While the precise mechanisms underpinning the connection between IRE1α downstream pathways and immune infiltration remain elusive, prior studies have indicated that IRE1α can either promote immunosurveillance or facilitate immune system evasion through the regulation of damage-associated molecular patterns, cytokines, and the propagation of ER stress signals [23, 38]. We observed that heightened XBP1 and diminished MAPK8 expression correlated with elevated expression of immune cell meta-signatures which have previously been associated with unfavorable prognosis in glioblastoma [33]. These meta-signatures encompassed cell types such as macrophages, MDSC, Th1, and Treg. This result aligns with recent studies proposing a link between ER stress and the expression of immune cell markers in glioma patient samples [17, 47, 48]. Although the increase in expression is relatively modest, the CD8 T cell signature demonstrated a positive association with high XBP1 and low MAPK8. Notably, in prior studies, this meta-signature had only displayed a correlation with the survival of glioblastoma patients characterized by low immunosuppressive signatures [33]. Consequently, while the observed differential expression may suggest the presence of CD8 T cells, it does not necessarily provide insight into their activity and signaling context.

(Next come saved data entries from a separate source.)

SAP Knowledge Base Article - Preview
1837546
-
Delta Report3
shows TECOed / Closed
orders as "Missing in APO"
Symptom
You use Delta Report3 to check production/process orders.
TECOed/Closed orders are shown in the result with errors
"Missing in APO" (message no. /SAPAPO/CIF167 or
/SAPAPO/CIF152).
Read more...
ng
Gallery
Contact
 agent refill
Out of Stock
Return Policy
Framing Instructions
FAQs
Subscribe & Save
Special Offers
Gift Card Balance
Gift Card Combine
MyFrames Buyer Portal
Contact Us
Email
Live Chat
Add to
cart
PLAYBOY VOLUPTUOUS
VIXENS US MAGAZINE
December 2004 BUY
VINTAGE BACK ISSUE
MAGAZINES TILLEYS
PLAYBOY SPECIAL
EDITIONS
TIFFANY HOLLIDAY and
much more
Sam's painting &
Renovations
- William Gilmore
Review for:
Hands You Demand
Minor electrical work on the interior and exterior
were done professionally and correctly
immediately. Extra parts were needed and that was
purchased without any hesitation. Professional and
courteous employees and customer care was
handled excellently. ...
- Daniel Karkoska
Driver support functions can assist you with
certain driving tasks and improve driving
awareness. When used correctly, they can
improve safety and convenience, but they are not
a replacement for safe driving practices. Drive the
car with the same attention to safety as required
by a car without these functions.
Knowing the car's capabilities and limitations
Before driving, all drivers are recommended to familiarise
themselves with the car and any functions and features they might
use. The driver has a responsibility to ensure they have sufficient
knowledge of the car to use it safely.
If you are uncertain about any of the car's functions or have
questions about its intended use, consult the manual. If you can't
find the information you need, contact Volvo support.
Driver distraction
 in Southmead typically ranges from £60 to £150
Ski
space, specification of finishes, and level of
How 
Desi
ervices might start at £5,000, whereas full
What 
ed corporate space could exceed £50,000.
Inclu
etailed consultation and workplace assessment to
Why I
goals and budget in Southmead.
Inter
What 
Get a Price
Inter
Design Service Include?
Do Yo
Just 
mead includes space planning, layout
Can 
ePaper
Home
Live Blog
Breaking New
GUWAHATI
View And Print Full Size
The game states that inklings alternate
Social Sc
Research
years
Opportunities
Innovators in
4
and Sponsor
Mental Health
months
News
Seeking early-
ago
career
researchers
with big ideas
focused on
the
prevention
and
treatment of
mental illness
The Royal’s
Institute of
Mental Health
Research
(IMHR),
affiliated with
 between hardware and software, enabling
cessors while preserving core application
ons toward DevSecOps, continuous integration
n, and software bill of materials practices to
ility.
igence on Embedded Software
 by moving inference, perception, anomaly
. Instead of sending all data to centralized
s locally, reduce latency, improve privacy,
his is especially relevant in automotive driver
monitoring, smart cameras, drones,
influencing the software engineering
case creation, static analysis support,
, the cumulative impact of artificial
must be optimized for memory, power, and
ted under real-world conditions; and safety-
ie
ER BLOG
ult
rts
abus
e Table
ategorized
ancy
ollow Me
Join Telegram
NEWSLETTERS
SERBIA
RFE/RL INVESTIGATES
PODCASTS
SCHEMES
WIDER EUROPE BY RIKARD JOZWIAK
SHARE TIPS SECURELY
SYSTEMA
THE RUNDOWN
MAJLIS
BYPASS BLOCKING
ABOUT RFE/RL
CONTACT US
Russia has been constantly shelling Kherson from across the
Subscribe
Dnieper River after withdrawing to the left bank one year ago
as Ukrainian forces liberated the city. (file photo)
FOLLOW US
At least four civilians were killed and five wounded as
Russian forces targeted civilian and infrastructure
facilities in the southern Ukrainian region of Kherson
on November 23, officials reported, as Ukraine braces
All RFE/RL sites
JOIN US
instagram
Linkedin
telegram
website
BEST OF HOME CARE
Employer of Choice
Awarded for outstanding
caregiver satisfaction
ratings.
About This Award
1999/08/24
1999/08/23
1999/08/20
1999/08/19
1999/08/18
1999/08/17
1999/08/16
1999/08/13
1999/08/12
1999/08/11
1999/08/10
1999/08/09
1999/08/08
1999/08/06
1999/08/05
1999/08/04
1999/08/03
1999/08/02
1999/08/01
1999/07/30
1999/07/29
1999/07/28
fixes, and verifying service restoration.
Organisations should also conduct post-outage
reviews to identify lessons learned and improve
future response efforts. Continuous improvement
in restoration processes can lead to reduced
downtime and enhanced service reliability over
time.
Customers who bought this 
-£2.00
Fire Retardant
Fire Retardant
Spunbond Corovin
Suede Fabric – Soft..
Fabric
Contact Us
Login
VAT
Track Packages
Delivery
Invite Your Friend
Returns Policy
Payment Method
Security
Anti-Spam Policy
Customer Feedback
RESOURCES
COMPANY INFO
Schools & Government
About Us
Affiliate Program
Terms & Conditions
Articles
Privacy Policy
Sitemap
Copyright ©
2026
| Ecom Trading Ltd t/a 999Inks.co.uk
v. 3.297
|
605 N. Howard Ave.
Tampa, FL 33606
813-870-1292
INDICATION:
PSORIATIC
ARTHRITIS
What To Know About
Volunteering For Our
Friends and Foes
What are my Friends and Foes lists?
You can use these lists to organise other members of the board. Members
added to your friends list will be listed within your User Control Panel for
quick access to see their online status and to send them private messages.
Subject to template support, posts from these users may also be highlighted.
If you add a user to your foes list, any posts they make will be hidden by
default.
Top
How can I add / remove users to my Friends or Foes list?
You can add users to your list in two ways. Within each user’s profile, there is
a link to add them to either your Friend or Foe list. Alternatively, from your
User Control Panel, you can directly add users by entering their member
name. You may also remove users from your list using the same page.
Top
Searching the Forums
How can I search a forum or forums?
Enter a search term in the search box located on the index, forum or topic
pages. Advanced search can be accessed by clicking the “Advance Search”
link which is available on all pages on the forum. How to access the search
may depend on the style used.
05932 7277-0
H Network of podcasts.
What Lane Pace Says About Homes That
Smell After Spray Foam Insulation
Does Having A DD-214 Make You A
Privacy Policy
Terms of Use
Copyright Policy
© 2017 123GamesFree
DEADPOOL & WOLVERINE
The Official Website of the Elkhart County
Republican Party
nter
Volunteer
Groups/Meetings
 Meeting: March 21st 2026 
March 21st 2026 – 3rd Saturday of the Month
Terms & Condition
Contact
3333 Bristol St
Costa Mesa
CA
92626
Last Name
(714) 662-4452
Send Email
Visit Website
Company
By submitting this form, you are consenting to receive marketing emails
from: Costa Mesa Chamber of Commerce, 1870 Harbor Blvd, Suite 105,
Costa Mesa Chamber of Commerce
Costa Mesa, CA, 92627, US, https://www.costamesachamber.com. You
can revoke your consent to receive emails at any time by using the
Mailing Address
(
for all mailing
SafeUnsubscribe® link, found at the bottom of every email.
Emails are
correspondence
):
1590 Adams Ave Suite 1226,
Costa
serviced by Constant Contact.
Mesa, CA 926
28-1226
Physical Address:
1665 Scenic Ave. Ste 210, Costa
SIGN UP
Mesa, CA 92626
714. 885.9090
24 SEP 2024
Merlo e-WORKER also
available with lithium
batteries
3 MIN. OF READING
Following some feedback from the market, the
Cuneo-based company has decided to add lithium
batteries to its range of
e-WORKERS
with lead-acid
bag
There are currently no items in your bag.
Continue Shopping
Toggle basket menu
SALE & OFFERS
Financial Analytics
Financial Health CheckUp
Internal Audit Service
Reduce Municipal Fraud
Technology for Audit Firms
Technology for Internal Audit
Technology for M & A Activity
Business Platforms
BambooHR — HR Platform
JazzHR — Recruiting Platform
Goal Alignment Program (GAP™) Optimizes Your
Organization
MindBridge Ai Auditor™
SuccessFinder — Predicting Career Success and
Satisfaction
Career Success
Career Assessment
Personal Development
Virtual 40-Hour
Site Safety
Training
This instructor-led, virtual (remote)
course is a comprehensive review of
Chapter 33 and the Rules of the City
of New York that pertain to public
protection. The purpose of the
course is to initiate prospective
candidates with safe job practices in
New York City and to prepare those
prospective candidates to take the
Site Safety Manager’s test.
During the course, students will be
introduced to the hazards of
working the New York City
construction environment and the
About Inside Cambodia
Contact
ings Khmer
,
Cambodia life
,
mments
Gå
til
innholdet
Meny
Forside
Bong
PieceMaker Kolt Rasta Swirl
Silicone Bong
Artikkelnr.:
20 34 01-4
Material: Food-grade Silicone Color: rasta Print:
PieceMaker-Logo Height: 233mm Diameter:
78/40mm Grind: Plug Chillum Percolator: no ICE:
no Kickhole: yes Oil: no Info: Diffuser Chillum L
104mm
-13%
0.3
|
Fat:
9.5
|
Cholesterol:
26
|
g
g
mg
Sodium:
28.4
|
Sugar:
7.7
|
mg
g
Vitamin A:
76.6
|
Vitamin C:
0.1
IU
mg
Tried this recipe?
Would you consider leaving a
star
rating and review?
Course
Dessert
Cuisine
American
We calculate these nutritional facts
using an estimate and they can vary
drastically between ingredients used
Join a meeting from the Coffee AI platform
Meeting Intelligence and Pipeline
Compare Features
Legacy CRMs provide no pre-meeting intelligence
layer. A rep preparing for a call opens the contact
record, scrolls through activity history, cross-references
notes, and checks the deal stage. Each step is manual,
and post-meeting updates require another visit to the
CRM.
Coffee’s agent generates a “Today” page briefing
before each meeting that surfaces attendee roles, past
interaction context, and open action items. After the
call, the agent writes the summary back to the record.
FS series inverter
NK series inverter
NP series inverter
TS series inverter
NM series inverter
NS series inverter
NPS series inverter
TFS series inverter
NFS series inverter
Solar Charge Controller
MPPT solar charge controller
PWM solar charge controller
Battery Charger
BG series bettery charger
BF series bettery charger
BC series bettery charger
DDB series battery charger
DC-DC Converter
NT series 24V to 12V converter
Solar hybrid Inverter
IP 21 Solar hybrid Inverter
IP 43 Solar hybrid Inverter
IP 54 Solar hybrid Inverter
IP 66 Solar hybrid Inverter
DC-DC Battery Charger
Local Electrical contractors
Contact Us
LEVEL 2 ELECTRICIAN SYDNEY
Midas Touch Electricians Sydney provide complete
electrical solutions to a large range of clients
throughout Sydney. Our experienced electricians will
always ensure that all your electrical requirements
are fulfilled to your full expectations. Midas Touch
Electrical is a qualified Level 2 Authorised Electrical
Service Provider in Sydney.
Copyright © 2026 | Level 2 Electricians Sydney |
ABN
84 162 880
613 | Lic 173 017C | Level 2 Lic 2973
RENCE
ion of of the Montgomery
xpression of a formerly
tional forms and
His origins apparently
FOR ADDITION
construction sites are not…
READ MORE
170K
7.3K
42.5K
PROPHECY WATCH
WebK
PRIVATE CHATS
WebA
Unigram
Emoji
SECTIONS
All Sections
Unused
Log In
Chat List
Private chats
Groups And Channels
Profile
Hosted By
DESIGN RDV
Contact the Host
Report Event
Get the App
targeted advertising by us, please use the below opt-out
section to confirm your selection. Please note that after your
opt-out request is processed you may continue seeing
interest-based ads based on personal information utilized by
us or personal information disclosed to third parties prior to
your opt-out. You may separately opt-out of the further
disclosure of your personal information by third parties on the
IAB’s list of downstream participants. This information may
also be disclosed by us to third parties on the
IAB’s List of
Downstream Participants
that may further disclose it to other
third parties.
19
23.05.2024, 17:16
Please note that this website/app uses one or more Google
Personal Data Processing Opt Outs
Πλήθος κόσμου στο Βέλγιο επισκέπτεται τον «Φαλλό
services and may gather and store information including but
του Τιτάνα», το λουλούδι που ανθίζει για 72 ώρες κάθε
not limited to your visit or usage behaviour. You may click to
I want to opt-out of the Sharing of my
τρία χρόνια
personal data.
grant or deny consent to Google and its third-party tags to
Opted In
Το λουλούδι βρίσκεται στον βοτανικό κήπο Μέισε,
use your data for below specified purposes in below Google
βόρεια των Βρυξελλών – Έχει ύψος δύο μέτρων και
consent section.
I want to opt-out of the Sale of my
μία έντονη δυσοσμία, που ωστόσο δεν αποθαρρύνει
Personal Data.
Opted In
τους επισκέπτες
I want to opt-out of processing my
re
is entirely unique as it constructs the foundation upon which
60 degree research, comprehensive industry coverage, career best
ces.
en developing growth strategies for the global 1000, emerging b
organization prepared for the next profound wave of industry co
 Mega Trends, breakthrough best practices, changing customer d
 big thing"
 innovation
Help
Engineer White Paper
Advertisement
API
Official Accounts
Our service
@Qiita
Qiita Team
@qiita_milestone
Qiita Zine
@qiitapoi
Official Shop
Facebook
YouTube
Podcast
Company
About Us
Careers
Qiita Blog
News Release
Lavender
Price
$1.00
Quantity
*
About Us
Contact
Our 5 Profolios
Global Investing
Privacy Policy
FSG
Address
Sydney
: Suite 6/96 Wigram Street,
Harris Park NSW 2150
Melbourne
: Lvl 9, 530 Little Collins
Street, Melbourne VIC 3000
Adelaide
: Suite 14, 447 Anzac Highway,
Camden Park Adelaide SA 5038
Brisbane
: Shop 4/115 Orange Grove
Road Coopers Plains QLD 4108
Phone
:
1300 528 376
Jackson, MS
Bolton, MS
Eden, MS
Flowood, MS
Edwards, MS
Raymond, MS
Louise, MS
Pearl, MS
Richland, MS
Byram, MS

Furthermore, when analyzing single cell data, we noted that, although both XBP1 and MAPK8 were highly expressed in immune cells, the XBP1/MAPK8 expression ratio within tumor cells correlated strongly with the abundance of immune cells in each sample. This suggests a potential role for the IRE1α pathways in shaping the TME and influencing the infiltration of immune cell types that may potentiate immunosuppression and are typically associated with worse patient outcomes. Understanding the regulatory role of these genes in immune cell function within the glioblastoma microenvironment holds the potential to reveal novel approaches targeting the UPR. Such insights could contribute to enhancing antitumor immunity and complementing standard therapies as well as emerging immunotherapies. However, it is important to emphasize that a more in-depth investigation is warranted to substantiate these findings and elucidate the intricate mechanisms governing this relationship. Evaluating UPR protein expression in glioblastoma patient samples alongside other indicators of malignancy, like immune infiltration, as well as conducting studies that target these genes in in vitro and in vivo models, will be pivotal in advancing our understanding of the roles played by the UPR in glioblastoma.

Conclusions

In summary, we performed a comprehensive transcriptional characterization of the unfolded protein response in glioblastoma patients. Our study identified UPR-related genes associated with glioblastoma patient survival, providing potential prognostic and predictive biomarkers as well as promising targets for developing new therapeutic interventions in glioblastoma treatment.